| EXERCISE |
Could you transcribe the DevOps survey article word for word, starting with "Survey: Teams supported" and going on through "(free PDF) (TechRepublic)"?

| TEXT SECTION |
▼

Survey: Teams supported by mature DevOps practices more likely to integrate automated security

Source:-techrepublic.com

Adding security into DevOps hasn’t been as easy as automating all the things. Sonatype’s survey shows the state of the industry—and what you might want to work on next.

Teams are deploying software from DevOps teams at an accelerated rate, according to Sonatype, providers of the Nexus platform for application security, which recently released the 2020 DevSecOps Community Survey. The survey also showed that teams with mature DevOps support were happier in their jobs.

SEE: Cybersecurity: Let’s get tactical (free PDF) (TechRepublic)

The report had broad representation, of more than 5,000 subjects, 65% identified as individual contributors. That generates a little bit more confidence that the data will be accurate, instead of a CTO or CIO answering the questions for the “best” division for each question, separated from the work. The majority of the respondents were working on web (86%) or web services (64%), with only 29% working on mobile apps and 37% on the desktop. Of the organizations surveyed, most agree with larger development groups; 68% have more than 25 developers.

One measure for the success of a DevOps implementation is frequency of deployment, but that can be a tricky measure. For example, a company with a dozen teams could deploy “twice a day,” which actually means each team deploys about once a week. According to the survey, 55% of the respondents deployed at least once a week–in context, that is probably at the team level.

▲

| COLLECTED DATA |
▼

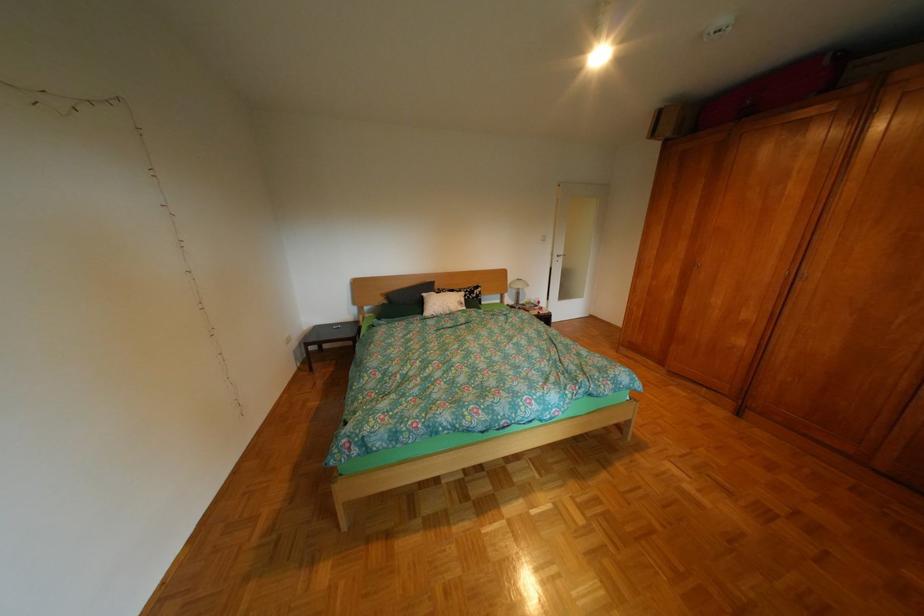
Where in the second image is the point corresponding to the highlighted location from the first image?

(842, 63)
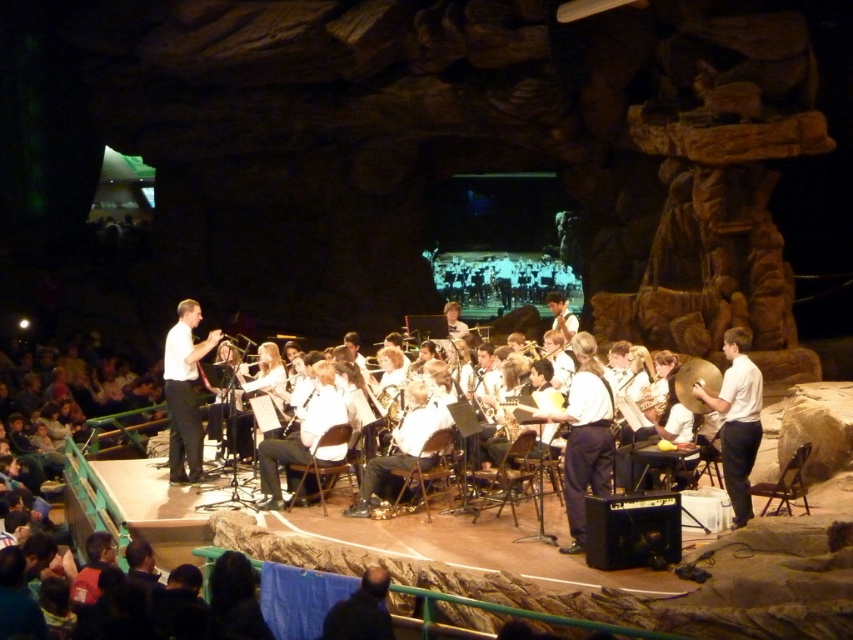
You are a stagehand preparing to place a new spotlight. The shiny silver cymbal at center is crucial for the performance. Where should you aim the spotlight based on its coordinates?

▲

| EXERCISE RESPONSE |
Survey: Teams supported by mature DevOps practices more likely to integrate automated security

Source:-techrepublic.com

Adding security into DevOps hasn’t been as easy as automating all the things. Sonatype’s survey shows the state of the industry—and what you might want to work on next.

Teams are deploying software from DevOps teams at an accelerated rate, according to Sonatype, providers of the Nexus platform for application security, which recently released the 2020 DevSecOps Community Survey. The survey also showed that teams with mature DevOps support were happier in their jobs.

SEE: Cybersecurity: Let’s get tactical (free PDF) (TechRepublic)